● **ABOUT THIS TASK**:
Filter the listing below for "size" and report every line that has it.
Start of Block
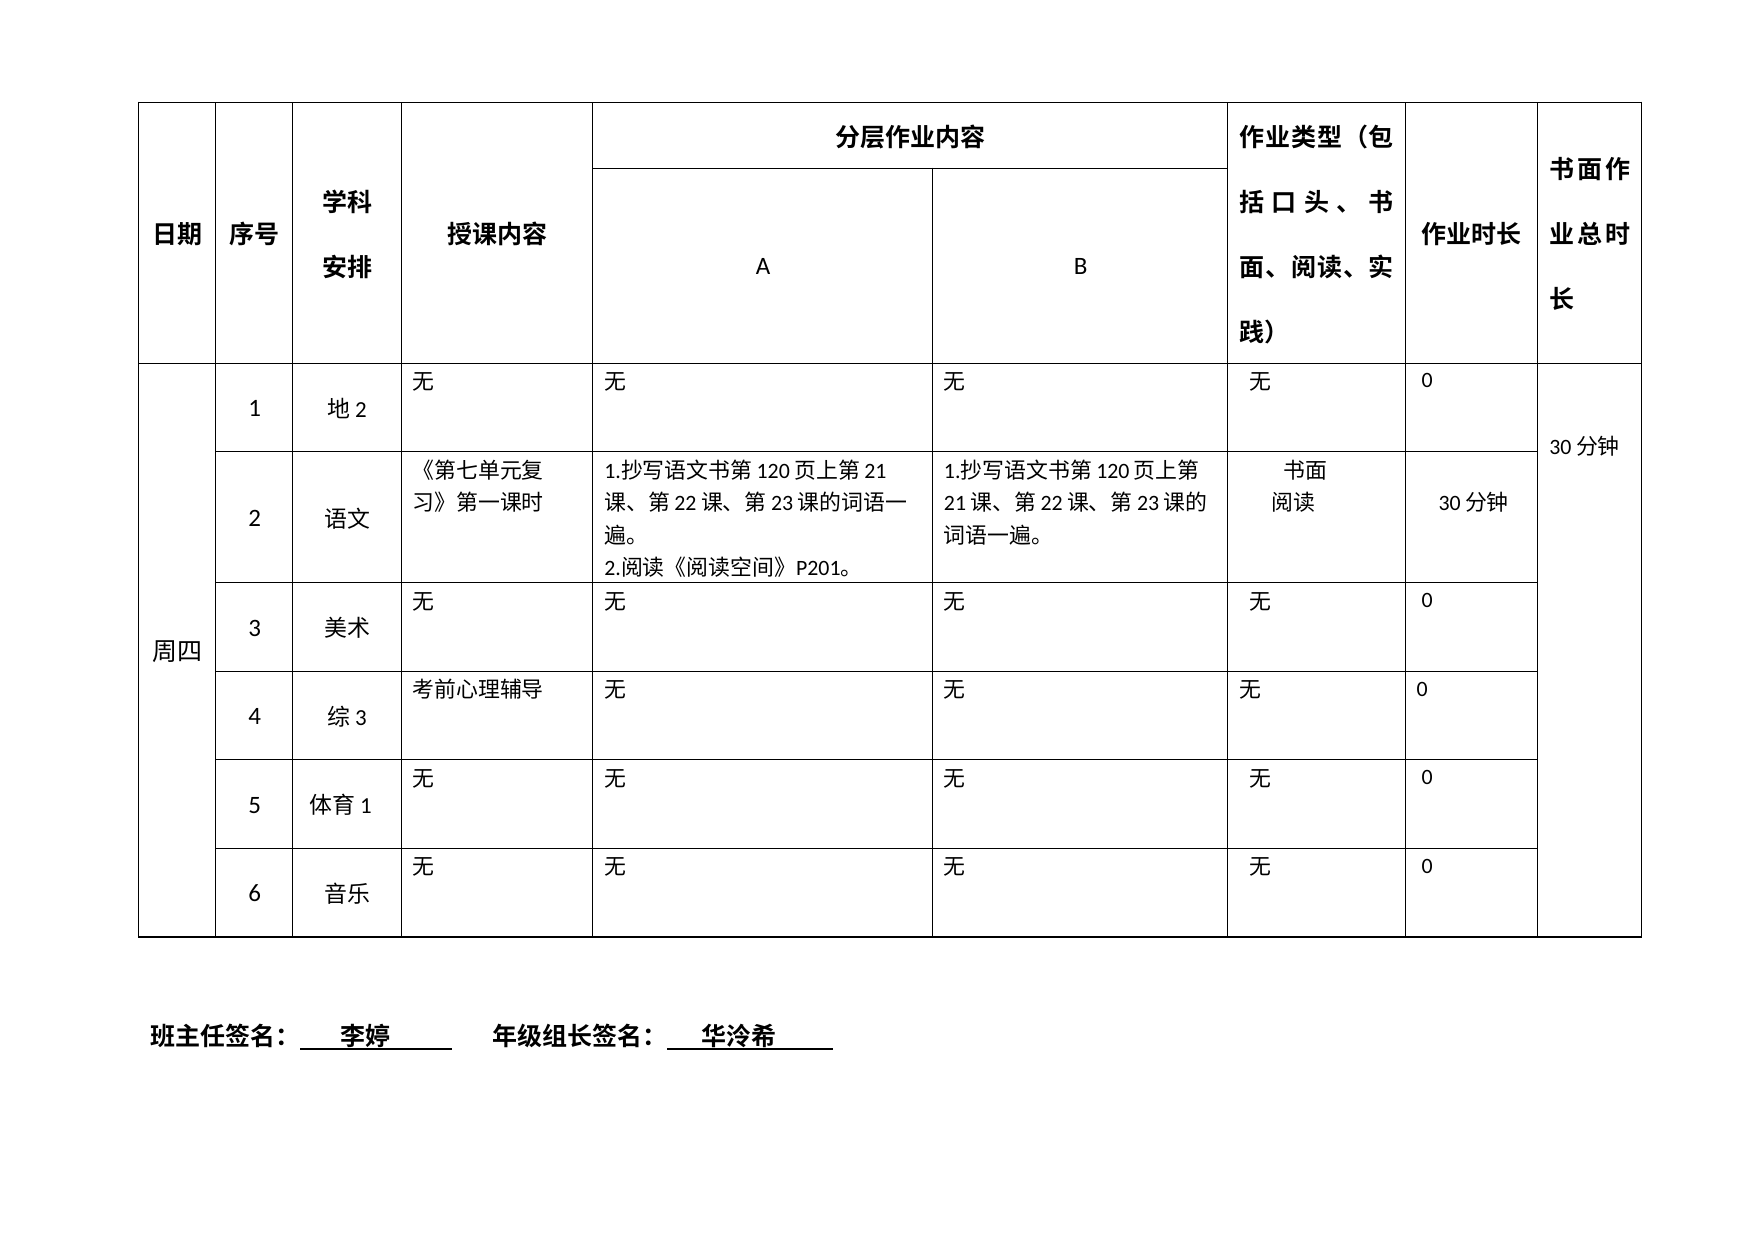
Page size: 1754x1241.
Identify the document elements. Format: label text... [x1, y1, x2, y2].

table_cell 30分钟 [1406, 452, 1537, 582]
table_cell 体育1 [293, 760, 401, 848]
table_cell A [593, 169, 932, 363]
table_header 分层作业内容 [593, 103, 1227, 168]
table_cell 无 [933, 583, 1227, 671]
table_cell 无 [1228, 583, 1405, 671]
table_cell 1.抄写语文书第120页上第21课、第22课、第23课的词语一遍。 [933, 452, 1227, 582]
table_cell 3 [216, 583, 292, 671]
table_header 作业类型（包括口头、书面、阅读、实践） [1228, 103, 1405, 363]
table_cell 无 [933, 849, 1227, 936]
table_cell 4 [216, 672, 292, 759]
table_cell 无 [593, 583, 932, 671]
table_cell 音乐 [293, 849, 401, 936]
table_cell 30分钟 [1538, 364, 1641, 936]
table_cell 考前心理辅导 [402, 672, 592, 759]
table_cell 0 [1406, 672, 1537, 759]
table_cell 无 [1228, 760, 1405, 848]
table_cell 0 [1406, 583, 1537, 671]
table_cell 《第七单元复习》第一课时 [402, 452, 592, 582]
table_cell 无 [593, 672, 932, 759]
table_header 日期 [139, 103, 215, 363]
table_header 作业时长 [1406, 103, 1537, 363]
table_cell 0 [1406, 760, 1537, 848]
table_cell 语文 [293, 452, 401, 582]
table_cell 美术 [293, 583, 401, 671]
text 班主任签名： 李婷 年级组长签名： 华泠希 [150, 1002, 1604, 1067]
table_header 授课内容 [402, 103, 592, 363]
table_cell 无 [593, 849, 932, 936]
table_cell 无 [402, 583, 592, 671]
table_cell 无 [933, 364, 1227, 451]
table_cell 6 [216, 849, 292, 936]
table_cell 综3 [293, 672, 401, 759]
table_cell 0 [1406, 364, 1537, 451]
table_cell 周四 [139, 364, 215, 936]
table_cell 地2 [293, 364, 401, 451]
table_cell 无 [1228, 672, 1405, 759]
table_header 学科 安排 [293, 103, 401, 363]
table_cell 无 [933, 672, 1227, 759]
table_cell 无 [933, 760, 1227, 848]
table_cell 5 [216, 760, 292, 848]
table_cell 无 [1228, 364, 1405, 451]
table_cell 0 [1406, 849, 1537, 936]
table_cell 2 [216, 452, 292, 582]
table_cell 书面 阅读 [1228, 452, 1405, 582]
table_cell 无 [402, 760, 592, 848]
table_cell B [933, 169, 1227, 363]
table_cell 无 [1228, 849, 1405, 936]
table_header 序号 [216, 103, 292, 363]
table_cell 无 [402, 849, 592, 936]
table_cell 1.抄写语文书第120页上第21课、第22课、第23课的词语一遍。 2.阅读《阅读空间》P201。 [593, 452, 932, 582]
table_cell 1 [216, 364, 292, 451]
table_cell 无 [402, 364, 592, 451]
table_header 书面作业总时长 [1538, 103, 1641, 363]
table_cell 无 [593, 364, 932, 451]
table_cell 无 [593, 760, 932, 848]
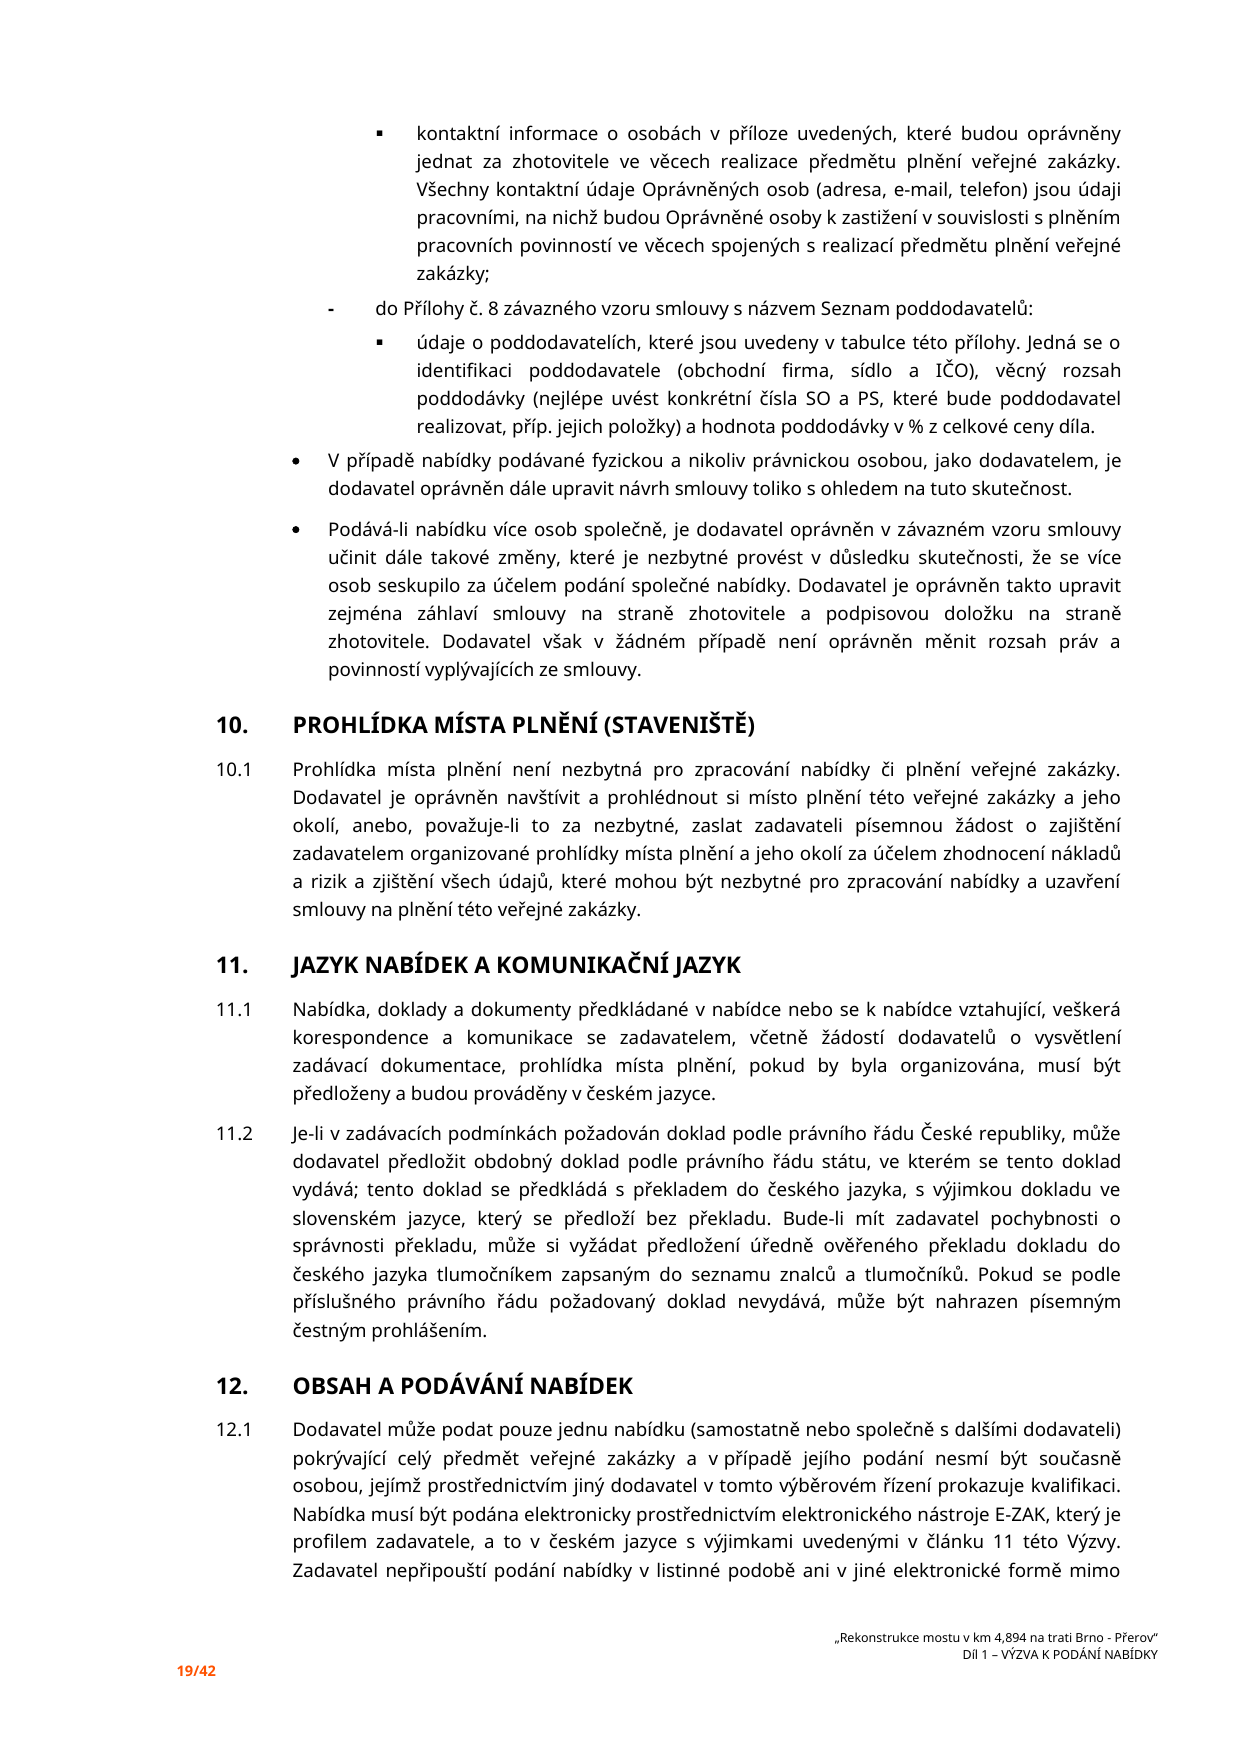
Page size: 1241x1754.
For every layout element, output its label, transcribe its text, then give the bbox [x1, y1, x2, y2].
End of Block
● **EXERCISE ANSWER**:
Page size: 1754x1241.
Page size: 1241x1754.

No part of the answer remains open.